A2: The Chief Justice of India took suo motu cognizance of the passages, treating them as a potential contempt of court. The court characterized the inclusion of the material as a “conspiracy” against the judiciary and ordered the immediate withdrawal of all copies of the textbook. The NCERT complied, and the Education Minister promised action against the responsible officials.

Q3: What is the central argument that the court’s response was a “selective” overreaction?

A3: The article argues that the court has not reacted with similar severity to far more damaging attacks on the judiciary made by politicians and public figures. These remarks often go unchallenged.
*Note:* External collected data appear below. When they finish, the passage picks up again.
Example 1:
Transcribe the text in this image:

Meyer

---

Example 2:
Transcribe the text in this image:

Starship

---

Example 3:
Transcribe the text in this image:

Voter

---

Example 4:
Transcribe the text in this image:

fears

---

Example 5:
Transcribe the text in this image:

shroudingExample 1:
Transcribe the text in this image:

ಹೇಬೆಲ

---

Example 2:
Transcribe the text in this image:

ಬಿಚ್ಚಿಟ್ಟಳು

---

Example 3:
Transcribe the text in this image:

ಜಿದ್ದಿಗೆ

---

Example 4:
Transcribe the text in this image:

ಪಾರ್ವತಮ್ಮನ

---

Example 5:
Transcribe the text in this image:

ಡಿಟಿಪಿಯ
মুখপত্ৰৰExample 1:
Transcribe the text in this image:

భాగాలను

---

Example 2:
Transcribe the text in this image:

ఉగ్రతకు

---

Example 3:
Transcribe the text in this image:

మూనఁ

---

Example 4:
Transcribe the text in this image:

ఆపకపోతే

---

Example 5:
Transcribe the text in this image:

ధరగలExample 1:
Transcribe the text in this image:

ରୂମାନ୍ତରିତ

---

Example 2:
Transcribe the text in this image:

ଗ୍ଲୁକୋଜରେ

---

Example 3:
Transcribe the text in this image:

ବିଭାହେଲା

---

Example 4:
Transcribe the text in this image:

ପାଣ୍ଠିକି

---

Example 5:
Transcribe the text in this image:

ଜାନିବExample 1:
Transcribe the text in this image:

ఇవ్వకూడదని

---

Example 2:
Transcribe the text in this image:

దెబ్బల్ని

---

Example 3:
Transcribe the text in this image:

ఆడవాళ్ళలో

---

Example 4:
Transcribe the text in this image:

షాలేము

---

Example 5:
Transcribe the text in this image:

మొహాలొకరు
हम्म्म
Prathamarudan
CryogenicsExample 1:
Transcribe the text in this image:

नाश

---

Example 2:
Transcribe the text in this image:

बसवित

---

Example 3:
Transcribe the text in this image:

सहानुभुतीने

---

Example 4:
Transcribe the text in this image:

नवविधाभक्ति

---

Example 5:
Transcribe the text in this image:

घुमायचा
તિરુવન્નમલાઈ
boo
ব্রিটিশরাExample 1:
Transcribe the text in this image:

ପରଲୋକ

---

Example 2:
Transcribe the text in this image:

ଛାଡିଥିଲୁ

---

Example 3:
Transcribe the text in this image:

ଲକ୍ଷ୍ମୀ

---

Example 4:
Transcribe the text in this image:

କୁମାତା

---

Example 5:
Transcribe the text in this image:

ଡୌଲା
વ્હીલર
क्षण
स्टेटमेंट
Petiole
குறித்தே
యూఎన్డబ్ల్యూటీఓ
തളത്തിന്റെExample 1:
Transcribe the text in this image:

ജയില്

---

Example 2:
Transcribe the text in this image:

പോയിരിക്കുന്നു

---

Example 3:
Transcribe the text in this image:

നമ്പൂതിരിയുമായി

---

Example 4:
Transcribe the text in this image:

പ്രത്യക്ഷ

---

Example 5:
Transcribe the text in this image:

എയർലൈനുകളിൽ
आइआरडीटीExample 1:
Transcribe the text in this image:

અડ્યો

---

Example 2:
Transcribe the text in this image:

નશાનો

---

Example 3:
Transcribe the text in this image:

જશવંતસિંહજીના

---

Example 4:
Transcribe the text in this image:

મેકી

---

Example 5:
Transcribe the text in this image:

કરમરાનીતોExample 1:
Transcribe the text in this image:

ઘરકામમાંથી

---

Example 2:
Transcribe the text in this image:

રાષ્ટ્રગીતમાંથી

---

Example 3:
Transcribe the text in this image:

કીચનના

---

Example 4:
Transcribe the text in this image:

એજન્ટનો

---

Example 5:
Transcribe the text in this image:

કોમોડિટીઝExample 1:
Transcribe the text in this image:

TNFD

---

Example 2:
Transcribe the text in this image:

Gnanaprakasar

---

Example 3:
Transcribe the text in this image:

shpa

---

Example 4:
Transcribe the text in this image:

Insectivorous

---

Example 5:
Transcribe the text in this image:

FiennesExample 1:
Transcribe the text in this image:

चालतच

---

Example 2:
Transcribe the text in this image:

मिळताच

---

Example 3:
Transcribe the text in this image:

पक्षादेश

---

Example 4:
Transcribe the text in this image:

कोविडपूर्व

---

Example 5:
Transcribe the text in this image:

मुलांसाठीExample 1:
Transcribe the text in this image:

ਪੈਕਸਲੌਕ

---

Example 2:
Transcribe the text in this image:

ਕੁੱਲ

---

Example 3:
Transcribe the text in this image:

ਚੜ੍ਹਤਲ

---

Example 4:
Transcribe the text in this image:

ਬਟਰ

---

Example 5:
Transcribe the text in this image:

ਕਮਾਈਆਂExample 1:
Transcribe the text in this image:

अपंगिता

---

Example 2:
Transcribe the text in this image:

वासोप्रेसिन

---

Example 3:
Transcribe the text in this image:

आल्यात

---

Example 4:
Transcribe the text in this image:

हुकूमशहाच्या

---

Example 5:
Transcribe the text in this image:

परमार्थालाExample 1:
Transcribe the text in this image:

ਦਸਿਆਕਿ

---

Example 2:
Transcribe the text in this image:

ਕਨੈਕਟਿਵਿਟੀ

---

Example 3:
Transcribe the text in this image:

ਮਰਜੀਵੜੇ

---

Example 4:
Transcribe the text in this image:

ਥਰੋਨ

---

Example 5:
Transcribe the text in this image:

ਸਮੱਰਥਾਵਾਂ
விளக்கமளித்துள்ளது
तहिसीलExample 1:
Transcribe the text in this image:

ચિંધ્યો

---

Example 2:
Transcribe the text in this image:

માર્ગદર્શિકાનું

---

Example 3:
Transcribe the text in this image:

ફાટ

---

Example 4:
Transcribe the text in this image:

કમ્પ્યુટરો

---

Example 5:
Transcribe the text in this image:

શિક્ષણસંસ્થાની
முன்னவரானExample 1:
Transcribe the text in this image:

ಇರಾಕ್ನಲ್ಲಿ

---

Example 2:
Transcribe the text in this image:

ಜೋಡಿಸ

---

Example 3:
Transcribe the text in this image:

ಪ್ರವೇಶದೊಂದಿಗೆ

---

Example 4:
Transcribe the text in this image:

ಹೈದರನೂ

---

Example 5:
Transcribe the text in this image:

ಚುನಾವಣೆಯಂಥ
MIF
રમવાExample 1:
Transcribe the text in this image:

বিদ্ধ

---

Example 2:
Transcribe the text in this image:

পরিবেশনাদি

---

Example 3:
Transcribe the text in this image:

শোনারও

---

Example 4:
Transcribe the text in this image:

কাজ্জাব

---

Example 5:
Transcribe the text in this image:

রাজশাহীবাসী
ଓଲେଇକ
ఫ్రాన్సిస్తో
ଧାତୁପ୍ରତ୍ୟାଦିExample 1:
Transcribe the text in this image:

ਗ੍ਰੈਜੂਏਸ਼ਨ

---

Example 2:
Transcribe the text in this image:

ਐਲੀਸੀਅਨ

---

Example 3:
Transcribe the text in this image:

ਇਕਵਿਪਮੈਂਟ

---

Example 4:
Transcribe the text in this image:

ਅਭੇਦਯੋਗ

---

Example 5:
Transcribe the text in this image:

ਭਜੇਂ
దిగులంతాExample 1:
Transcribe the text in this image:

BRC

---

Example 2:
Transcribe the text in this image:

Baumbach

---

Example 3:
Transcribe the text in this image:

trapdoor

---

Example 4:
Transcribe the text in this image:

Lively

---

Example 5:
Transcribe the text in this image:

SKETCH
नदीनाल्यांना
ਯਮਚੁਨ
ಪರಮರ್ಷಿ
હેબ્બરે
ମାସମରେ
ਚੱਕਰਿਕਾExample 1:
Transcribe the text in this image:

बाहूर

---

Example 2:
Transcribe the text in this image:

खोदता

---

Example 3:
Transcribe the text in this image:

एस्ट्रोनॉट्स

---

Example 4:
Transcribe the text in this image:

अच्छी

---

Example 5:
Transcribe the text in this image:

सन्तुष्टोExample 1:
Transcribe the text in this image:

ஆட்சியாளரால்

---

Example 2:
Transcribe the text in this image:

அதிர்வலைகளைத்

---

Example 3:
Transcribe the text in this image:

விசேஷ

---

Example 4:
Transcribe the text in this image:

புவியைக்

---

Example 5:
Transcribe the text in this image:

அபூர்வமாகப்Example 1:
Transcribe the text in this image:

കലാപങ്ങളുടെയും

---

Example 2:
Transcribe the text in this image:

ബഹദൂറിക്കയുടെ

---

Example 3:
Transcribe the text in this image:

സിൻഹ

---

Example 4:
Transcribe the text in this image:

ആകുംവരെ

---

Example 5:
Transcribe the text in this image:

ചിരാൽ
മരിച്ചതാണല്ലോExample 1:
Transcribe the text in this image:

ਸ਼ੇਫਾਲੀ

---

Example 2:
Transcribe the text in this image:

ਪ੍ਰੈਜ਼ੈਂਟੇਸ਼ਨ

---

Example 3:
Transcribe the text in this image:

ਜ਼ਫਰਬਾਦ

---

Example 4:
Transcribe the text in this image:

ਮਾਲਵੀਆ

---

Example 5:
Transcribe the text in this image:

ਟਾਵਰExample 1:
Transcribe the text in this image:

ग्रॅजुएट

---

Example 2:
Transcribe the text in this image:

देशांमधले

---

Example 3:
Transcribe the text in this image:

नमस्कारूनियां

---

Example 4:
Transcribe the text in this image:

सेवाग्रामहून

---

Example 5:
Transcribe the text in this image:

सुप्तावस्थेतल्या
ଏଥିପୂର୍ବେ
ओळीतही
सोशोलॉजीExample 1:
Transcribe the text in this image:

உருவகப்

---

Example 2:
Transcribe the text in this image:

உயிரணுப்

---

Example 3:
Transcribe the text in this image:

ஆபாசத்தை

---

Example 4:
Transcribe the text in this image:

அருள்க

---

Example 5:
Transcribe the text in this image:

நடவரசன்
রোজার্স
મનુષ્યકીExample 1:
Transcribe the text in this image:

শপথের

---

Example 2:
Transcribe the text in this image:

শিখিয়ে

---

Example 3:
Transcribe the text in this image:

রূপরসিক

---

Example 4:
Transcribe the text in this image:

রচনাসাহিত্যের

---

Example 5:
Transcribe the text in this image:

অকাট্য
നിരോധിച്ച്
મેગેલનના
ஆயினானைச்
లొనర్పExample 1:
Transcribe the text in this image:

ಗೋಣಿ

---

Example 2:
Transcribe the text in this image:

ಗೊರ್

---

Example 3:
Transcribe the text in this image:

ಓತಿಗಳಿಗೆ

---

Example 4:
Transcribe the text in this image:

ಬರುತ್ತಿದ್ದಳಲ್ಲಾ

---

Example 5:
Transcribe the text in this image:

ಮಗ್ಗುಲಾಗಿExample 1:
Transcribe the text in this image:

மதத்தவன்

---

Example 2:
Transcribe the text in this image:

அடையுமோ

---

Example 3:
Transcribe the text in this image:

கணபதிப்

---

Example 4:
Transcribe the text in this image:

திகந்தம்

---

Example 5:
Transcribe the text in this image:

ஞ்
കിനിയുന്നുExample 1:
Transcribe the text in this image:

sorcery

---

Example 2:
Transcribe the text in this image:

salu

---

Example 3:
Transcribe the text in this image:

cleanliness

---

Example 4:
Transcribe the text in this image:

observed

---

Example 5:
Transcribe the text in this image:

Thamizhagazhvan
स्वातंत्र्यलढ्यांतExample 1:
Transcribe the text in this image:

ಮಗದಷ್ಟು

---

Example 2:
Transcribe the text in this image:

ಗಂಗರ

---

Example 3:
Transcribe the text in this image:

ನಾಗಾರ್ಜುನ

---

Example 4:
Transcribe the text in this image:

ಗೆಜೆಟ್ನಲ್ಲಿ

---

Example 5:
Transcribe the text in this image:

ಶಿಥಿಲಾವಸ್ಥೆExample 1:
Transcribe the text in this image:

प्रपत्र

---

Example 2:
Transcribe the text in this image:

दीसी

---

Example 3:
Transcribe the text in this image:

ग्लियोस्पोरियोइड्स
This selectivity suggests the court is quick to censor criticism from official, controllable sources like the NCERT, while ignoring more potent attacks from powerful political actors, raising questions about its true commitment to defending its integrity from all quarters.

Q4: How does the political context of the NCERT’s governance complicate the issue?

A4: The NCERT is controlled by the central government. The government is accountable for its content, and has previously been accused of using the NCERT to push a political agenda. Therefore, the textbook’s criticism of the judiciary could be interpreted not as an independent academic exercise, but as a political attack by the executive on a rival institution. The court’s sharp response may have been aimed at this perceived political dimension.

Q5: What is the fundamental question this controversy raises for citizens regarding the judiciary?

A5: The fundamental question is whether the court’s response reflects an “intolerance to a credible concern” about judicial corruption. By using contempt law to silence a discussion of a known problem, the judiciary appears to place itself beyond the pale of public debate. This raises concerns about its commitment to accountability and its willingness to be scrutinized, which is a cornerstone of a healthy democracy.